For the first time in weeks, the feeling of dread subsided, replaced by feelings of freedom and self-determination.  Nevertheless, I knew this was not a decision to be taken likely.  I also knew it was not a decision to be made logically.  There would be no pro/con list.  Not that I couldn’t recite all the pros and cons without writing them down.  On the plus side: More practice time, greater improvement at a faster rate, opportunities to travel the nation playing roller derby with awesome people.  On the minus side:  All the books I wouldn’t have time to read, no social life, no free time, never enough sleep, no money to spend on anything else except plane tickets and hotel rooms, physical and mental exhaustion.

I told a few people, none of them skaters, I was thinking of not trying out, just to hear how it would sound coming out of my mouth and to test how it felt to say it.  It felt scary, and I quickly followed it up by saying, “But I need to think about it a lot more.”  One of my friends said, simply, “Your heart will tell you what to do.”  I believed this to be true.  It’s the reason no pro/con list could suffice.  I knew if my heart wasn’t in it for the long haul, there was no point in trying out.  Without heart, I wouldn’t make it through the season whether I made the team or not.  A resolute heart, on the other hand, is exactly what I would need to overcome all the items on the con side of the list.

I decided to stop thinking about it for awhile.  I had time to make up my mind.  I decided just to enjoy the rest of my break and see how I felt at the end.

And then, on the last day of 2014, I went to spin class.  The last song of the class was “Pompeii,” which is a song that means a lot to me.  Pompeii is a fascinating place.  It’s a place I visited on my honeymoon, and injured myself, and even wrote a poem about after my marriage ended.  Beyond all those associations, it’s a song that played frequently in Dual Hitizen’s car on the way to and from travel team practices and games last spring.  In particular, I remember one day in April, traveling to a bout in Virginia.  Dual was driving.  Frightmare was in the passenger seat.  By this time, both of them had announced plans to move to the west coast.  It was a warm, sunny day.  The car windows were open, and the mood was light and relaxed.  I thought about how things wouldn’t be the same when they left, and how lucky I was to have had the chance to play with them, and how lucky we all were to be on our way to play roller derby on a Saturday afternoon in April in the DC suburbs.

So the song came on in spin class, and all those associations and feelings flooded my brain and my tired body as I pushed through the last sprints of the last day of 2014.  How it felt to leave a marriage in hopes of pursuing extraordinary adventures.  How it felt to be in the car that day with Dual and Fright in the middle of one of those extraordinary adventures.

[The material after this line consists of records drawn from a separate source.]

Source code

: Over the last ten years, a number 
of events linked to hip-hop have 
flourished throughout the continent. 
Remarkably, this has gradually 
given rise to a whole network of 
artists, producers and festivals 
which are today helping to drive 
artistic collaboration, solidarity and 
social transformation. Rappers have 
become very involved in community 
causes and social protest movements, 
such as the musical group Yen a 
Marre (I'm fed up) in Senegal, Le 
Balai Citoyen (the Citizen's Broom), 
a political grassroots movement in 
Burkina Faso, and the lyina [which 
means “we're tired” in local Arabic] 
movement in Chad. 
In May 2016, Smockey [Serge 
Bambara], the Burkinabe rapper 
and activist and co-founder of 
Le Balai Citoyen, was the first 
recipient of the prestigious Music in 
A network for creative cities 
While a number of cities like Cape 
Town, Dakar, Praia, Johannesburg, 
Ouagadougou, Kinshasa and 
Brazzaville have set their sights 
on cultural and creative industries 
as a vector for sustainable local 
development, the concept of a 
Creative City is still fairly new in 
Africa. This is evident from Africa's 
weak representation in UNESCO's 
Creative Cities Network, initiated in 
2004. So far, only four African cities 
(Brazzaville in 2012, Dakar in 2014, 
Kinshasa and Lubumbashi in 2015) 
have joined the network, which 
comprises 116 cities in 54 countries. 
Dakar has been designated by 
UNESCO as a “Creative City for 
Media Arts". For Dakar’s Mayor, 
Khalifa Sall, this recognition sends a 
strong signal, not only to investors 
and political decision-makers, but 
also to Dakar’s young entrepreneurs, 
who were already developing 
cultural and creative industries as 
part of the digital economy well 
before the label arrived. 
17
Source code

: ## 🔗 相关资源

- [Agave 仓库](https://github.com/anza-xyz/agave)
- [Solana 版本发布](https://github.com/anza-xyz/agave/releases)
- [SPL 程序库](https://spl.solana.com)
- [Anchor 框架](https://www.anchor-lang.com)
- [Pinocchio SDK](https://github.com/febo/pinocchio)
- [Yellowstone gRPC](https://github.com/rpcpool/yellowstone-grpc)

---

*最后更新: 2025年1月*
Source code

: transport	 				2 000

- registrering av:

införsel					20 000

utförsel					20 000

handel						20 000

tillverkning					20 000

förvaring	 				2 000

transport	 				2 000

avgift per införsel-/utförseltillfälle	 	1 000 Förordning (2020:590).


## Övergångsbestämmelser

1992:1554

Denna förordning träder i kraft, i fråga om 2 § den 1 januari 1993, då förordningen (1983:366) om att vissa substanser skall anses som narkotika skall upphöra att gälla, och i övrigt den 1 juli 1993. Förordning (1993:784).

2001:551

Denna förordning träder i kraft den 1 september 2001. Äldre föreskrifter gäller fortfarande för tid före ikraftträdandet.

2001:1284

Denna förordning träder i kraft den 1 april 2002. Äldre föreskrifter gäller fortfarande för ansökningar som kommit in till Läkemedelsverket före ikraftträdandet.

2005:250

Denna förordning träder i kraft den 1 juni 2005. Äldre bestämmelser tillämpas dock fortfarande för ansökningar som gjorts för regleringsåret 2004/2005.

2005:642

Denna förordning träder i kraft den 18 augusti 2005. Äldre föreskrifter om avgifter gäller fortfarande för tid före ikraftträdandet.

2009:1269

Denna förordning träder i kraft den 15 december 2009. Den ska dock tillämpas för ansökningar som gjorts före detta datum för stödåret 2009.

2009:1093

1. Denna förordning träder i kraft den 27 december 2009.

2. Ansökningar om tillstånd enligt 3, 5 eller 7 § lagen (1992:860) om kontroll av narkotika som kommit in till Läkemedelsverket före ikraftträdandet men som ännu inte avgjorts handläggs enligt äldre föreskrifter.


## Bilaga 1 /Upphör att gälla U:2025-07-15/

And I knew.  My heart said very clearly as I tried not to cry in the middle of spin class, how could you give that up?

The extraordinary is so elusive.  I decided to try out.

Then I got sick a few days before the tryout.  I spent the day before tryouts sitting on the couch feeling miserable and trying to mentally prepare myself to skate through my misery the next day.  On the morning of tryouts I still felt awful, and I realized even if I could power through the tryout, I shouldn’t go infect everyone else with my germs.  I requested to be assessed based on past performance instead.

Today I learned I didn’t make the team.  So after all that angst, the decision was made for me.

I’m honestly not sure how I feel about not making it.  Part of me, the part that was feeling all that dread before, feels relieved.  But the part of me that teared up in spin class is sad.  Then there’s the weirdness of not actually getting to try out.  I don’t know if the outcome would have been any different, but I really wish I would have had the opportunity to try out alongside everyone else.

Still, the fact that I do feel a little bit relieved is probably a signal that it’s for the best.  There are so many people who want those spots, and they should probably go to people who aren’t so ambivalent about wanting them.  Maybe a break will make me want it more again.  I certainly won’t stop trying to improve.  I’ll wait for the formal feedback from the tryout assessors, and I’ll work on the things they say I need to work on.  Just like always.